C’est la dernière marche. L’ultime palier à franchir dans la progression de Romain Bardet pour pouvoir espérer gagner le Tour de France : le contre-la-montre. Premier élément de réponse sur sa progression dans le domaine avec le Critérium du Dauphiné Libéré, qui démarre ce dimanche et qui offrira un chrono par équipes potentiellement révélateur.

Test grandeur nature

Nibali, Porte, Froome…. Les têtes d’affiches ronflantes du prochain Tour de France allieront l’expérience des cadors à l’impertinence d’une jeunesse ambitieuse. Egan Bernal et vraisemblablement Marc Soler seront les juvéniles sans complexes du peloton de juillet. Entre ces deux générations, Romain Bardet fait le piston. Parce qu’à bientôt 28 ans, l’Auvergnat est dans la force d’un âge qui lui permet logiquement de crier victoire sur un grand tour. Acharné, obstiné et dévoué à la Grande Boucle depuis six ans maintenant, ses résultats confirment cette douce chimère de succéder à Bernard Hinault. Ses 2e et 3e places en 2016 et 2017 nuancent encore un peu plus cette seule marche du podium encore restée inaccessible. Un maillot jaune qui lui échappe aussi sur l’ultime épreuve de préparation qu’est le Dauphiné.

Si depuis 2014, ce rendez-vous n’a encore jamais souri à l’Auvergnat, malgré sa deuxième place en 2016, curieuse prémonition de son classement à Paris un mois plus tard, il a en revanche toujours été un test rassurant sur son état de forme du moment, ô combien clé en vue du Tour. Dimanche encore, pour la cinquième année consécutive, il se livrera au duel contre Nibali, Thomas, Adam Yates et consorts sur des routes peu évidentes, tantôt Auvergnates, tantôt Rhone-alpines, mais toujours révélatrices. La troisième étape notamment, entre Pont-de-Vaux et Louhans-Châteaurenaud, sera un véritable crash test pour lui, AG2R La Mondiale et ses chances de porter enfin le jaune. Car ce chrono par équipes de 35 kilomètres est le frère jumeau de celui qui effraie déjà les non-spécialistes et qui proposé le 9 juillet prochain à Cholet sur la Grande Boucle.

Un collectif renforcé

En préambule, Romain Bardet défiera donc à nouveau la montre. Celle qui a failli tourner en sa défaveur sur le chrono de Marseille l’an dernier. Car on le sait, le péché mignon de l’Auvergnat reste l’effort solitaire, tout autant que l’effort par équipes. Le dernier de ce genre, la première étape de Tirreno-Adriatico en mars dernier, avait été révélatrice des lacunes encore criantes de l’équipe dans ce domaine. Seulement 17e du contre-la-montre inaugural, AG2R La Mondiale et Romain Bardet, avaient perdu plus d’une minute en 21,5 kilomètres sur les spécialistes de la BMC. Transposé au Tour 2018, cet écart pourrait être plus grand encore à Cholet. Et malgré ses capacités de grimpeur, un handicap de plus d’une minute sur la pléthore de concurrents directs représenterait, après seulement trois étapes, un retard presque irréversible dans la quête du jaune.

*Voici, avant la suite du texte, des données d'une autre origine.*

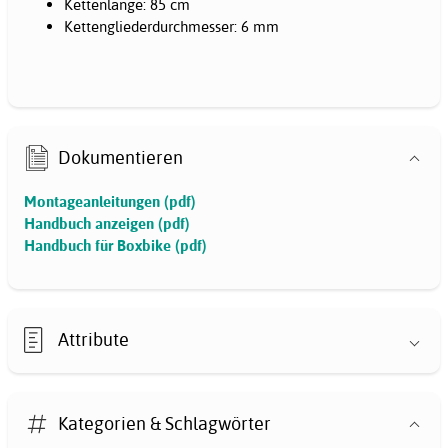
Kettenlänge: 85 cm
Kettengliederdurchmesser: 6 mm
Dokumentieren
Montageanleitungen (pdf)
Handbuch anzeigen (pdf)
Handbuch für Boxbike (pdf)
Attribute
Kategorien & Schlagwörter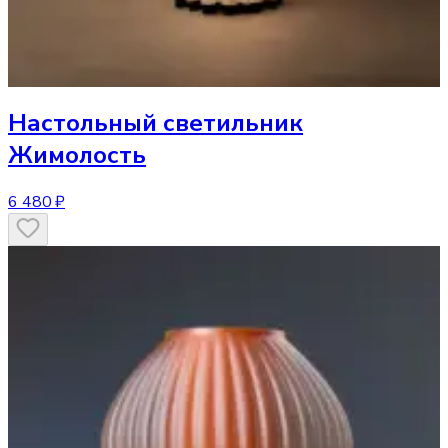
Настольный светильник
Жимолость
6 480 ₽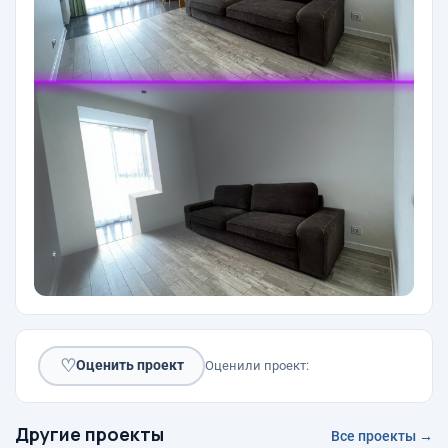
♡
Оценить проект
Оценили проект:
Другие проекты
Все проекты →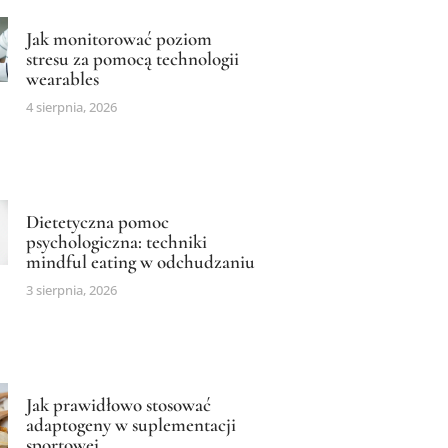
Jak monitorować poziom
stresu za pomocą technologii
wearables
4 sierpnia, 2026
Dietetyczna pomoc
psychologiczna: techniki
mindful eating w odchudzaniu
3 sierpnia, 2026
Jak prawidłowo stosować
adaptogeny w suplementacji
sportowej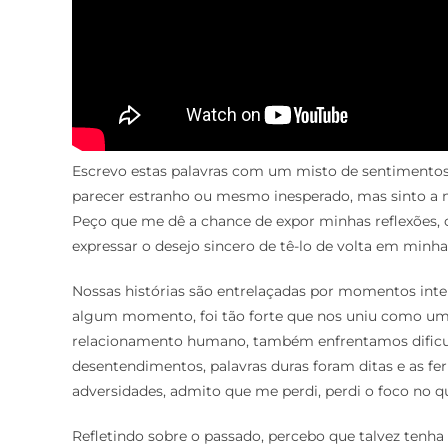
Escrevo estas palavras com um misto de sentimento
parecer estranho ou mesmo inesperado, mas sinto a 
Peço que me dê a chance de expor minhas reflexões, c
expressar o desejo sincero de tê-lo de volta em minha
Nossas histórias são entrelaçadas por momentos int
algum momento, foi tão forte que nos uniu como u
relacionamento humano, também enfrentamos dificul
desentendimentos, palavras duras foram ditas e as f
adversidades, admito que me perdi, perdi o foco no q
Refletindo sobre o passado, percebo que talvez tenha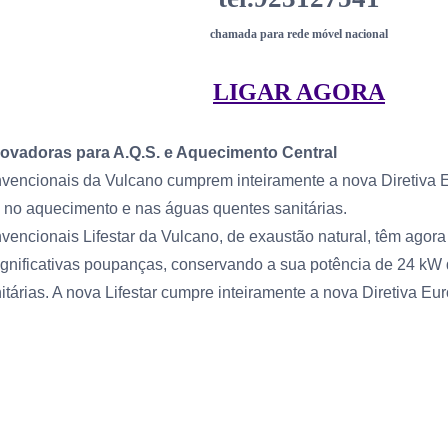
chamada para rede móvel nacional
LIGAR AGORA
ovadoras para A.Q.S. e Aquecimento Central
vencionais da Vulcano cumprem inteiramente a nova Diretiva E
o no aquecimento e nas águas quentes sanitárias.
vencionais Lifestar da Vulcano, de exaustão natural, têm ago
 significativas poupanças, conservando a sua potência de 24 kW
tárias. A nova Lifestar cumpre inteiramente a nova Diretiva Eu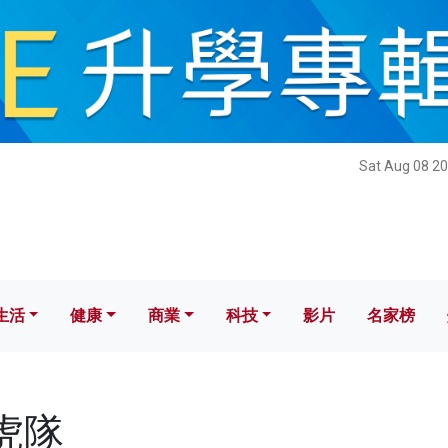
健康
商業
科技
影片
名家榜
Sat Aug 08 20
生活
健康
商業
科技
影片
名家榜
飛虎隊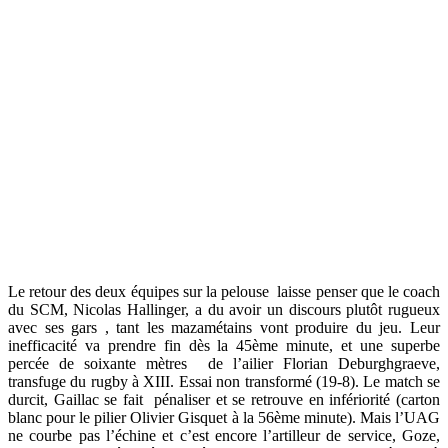
Le retour des deux équipes sur la pelouse laisse penser que le coach
du SCM, Nicolas Hallinger, a du avoir un discours plutôt rugueux
avec ses gars , tant les mazamétains vont produire du jeu. Leur
inefficacité va prendre fin dès la 45ème minute, et une superbe
percée de soixante mètres de l’ailier Florian Deburghgraeve,
transfuge du rugby à XIII. Essai non transformé (19-8). Le match se
durcit, Gaillac se fait pénaliser et se retrouve en infériorité (carton
blanc pour le pilier Olivier Gisquet à la 56ème minute). Mais l’UAG
ne courbe pas l’échine et c’est encore l’artilleur de service, Goze,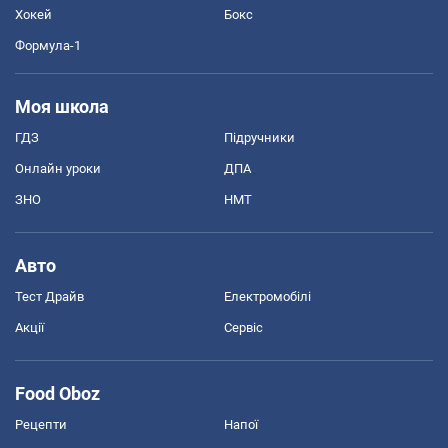
Хокей
Бокс
Формула-1
Моя школа
ГДЗ
Підручники
Онлайн уроки
ДПА
ЗНО
НМТ
Авто
Тест Драйв
Електромобілі
Акції
Сервіс
Food Oboz
Рецепти
Напої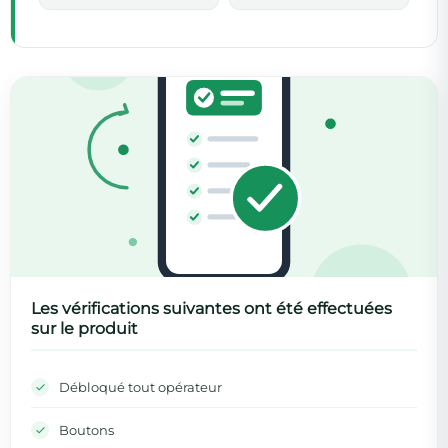
Les vérifications suivantes ont été effectuées
sur le produit
Débloqué tout opérateur
Boutons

Reste qu’avec les renforts de Tony Gallopin et Silvan Dillier à l’intersaison, l’équipe de Vincent Lavenu s’est solidifiée dans l’exercice et la formation du Dauphiné sera d’un tout autre calibre roulant que celle aperçue vu en Italie. Avec les solides rouleurs Pierre Latour et Oliver Naesen, elle devrait faire (beaucoup) mieux sur ce Dauphiné et par conséquent, sur le Tour. Tony Gallopin, nouveau lieutenant, avait d’ailleurs avoué en avril dernier au micro d’Eurosport : « L’équipe a beaucoup travaillé le chrono par équipes et sur le Tour, on peut faire très bien. »

Alors, fort de cette confiance nouvelle et d’une équipe presque type, Romain Bardet jouera ces prochains jours la montre en vue de Cholet. Car finalement, les autres joutes de cette traditionnelle épreuve de repérage et de mise en jambe risquent de confirmer une vérité désormais générale : Bardet grimpeur, piètre rouleur. Tout l’intérêt de ce Dauphiné réside donc, pour lui, à se libérer de ces a priori tenaces, et de performer sur ces chronos forcés. Là ou tout ou grande partie de son Tour risque de basculer en juillet.